Chapitre 1.2

87 18 70
                                    

Je ferme la lourde porte en bois derrière moi et baisse la tête pour éviter la poutre qui retient le plafond bas du couloir descendant au sous-sol. L'escalier étroit et humide remonte jusqu'au salon, où la chaleur de la cheminée contraste brutalement avec le froid glacial de la salle d'entraînement.

Mon sourire s'efface immédiatement lorsque je croise le regard furieux de M. Heston, qui tient le bras de sa fille sur le grand canapé rose et gris qui appartient à la famille depuis des siècles. Estelle me lance un regard d'incompréhension.

« Viens ici, jeune homme. Tonne le maître de la maison.

Alors que je m'approche, la tête basse, je remarque une courte plaie, sur l'épaule d'Estelle. Elle a dû s'érafler lors du combat au sol tout à l'heure.

- Je te paye pour la protéger ou lui faire mal ? Espèce de sale... de sale démon ! Tu n'es que le rejeton du diable, je n'aurai jamais du te laisser approcher ma fille. Elle mérite tellement mieux que le pauvre empoté que tu es ! Je t'avais prévenu pourtant Liam ! A la moindre erreur, tu sors !

Il se lève et s'approche à grands pas, et avant que je n'aie pu réaliser ce qu'il faisait, une vive douleur se réveille sur ma pommette droite. Je sens la colère gronder en moi, mais je ne cille pas, habitué à ces accès de violence. Tout en inspirant profondément pour garder mon calme et en serrant la mâchoire, je le laisse me pousser violemment contre le mur à la chaleureuse tapisserie, et il projette son poing dans mon ventre.

Ma tête claque contre le mur dans un bruit sourd sous la force du coup. Je pince mes lèvres, luttant contre la douleur qui m'assaille. Une lumière scintille soudainement, et je n'ai pas le temps d'esquiver, que je sens déjà le sang couler sur mon épaule.

- Si elle a mal, pour toi, ça sera deux fois pire. Menace le père de famille.

- Papa ! S'exclame enfin Estelle avec horreur, sortie de sa stupeur. Mais tu fais quoi ? Lâche-le ! Je t'ai dit que ce n'est pas sa faute !

- Ça m'est égal. Je n'aurai jamais dû accepter de garder le fardeau de ton alcoolique de mère. »

M. Heston me lâche, me crache au visage et tourne les talons. Je m'essuie la joue rageusement, n'osant pas regarder Estelle dans les yeux. Si ces reproches et cette violence sont mon quotidien, il a pourtant habituellement la décence de ne jamais se laisser aller devant sa fille. Mon sang bouillonne et ma tête tourne tant j'ai du mal à me retenir. Je serre et desserre mon poing à plusieurs reprises, tentant désespérément de faire disparaître la bombe sur le point d'exploser qu'à fait naître le mélange de douleur et de colère.

Je déteste paraître faible, je me haïs de ne pas avoir le courage de prendre mes valises et laisser cette maison d'hypocrite derrière moi. Seul Estelle, et la peur de me retrouver seul et à la rue, me retiennent encore ici. Sans un mot, je quitte le salon à mon tour et monte d'un pas raide m'enfermer dans ma chambre.

Avec rage, j'ouvre tous les placards pour trouver les bandages.

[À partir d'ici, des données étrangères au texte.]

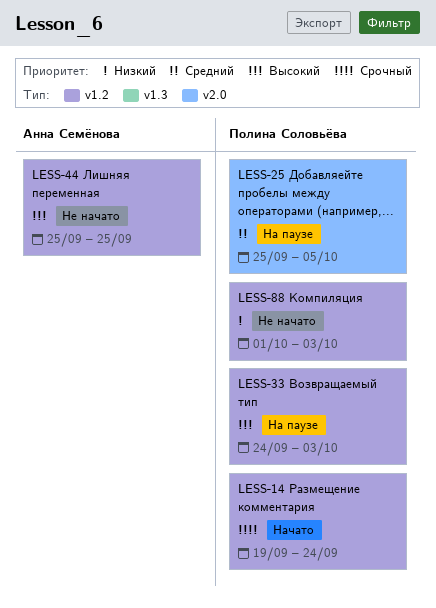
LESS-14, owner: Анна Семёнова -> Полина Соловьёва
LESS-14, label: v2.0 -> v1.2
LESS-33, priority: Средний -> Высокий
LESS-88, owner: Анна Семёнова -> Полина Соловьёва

Le vacarme couvre les injures qui s'échappent de ma bouche. Ce monstre ne m'a pas loupé, la plaie est profonde et a déjà taché toute la manche de rouge. Je me soigne comme je peux, ça ne sera pas la première, ni la dernière fois... je ferme douloureusement les yeux quand le désinfectant rentre en contact avec ma peau meurtrie, mes mains tremblent d'un feu que je peine de plus en plus à contenir.

Je m'effondre ensuite sur mon lit, tentant de réguler ma respiration. J'hésite un instant à appeler ma mère mais je regarde le réveil et ce n'est plus l'heure de visite au centre. Je déteste ces règles et ces horaires, je déteste ne pas pouvoir voir ma mère quand j'en ai besoin, je déteste ce centre de désintoxication et le juge qui a retiré ma garde à ma mère. Et par-dessus tout, je haïs cet homme froid et machiavélique dont elle s'est amourachée pour compenser la mort de mon père, alors qu'il ne faisait que profiter de sa faiblesse.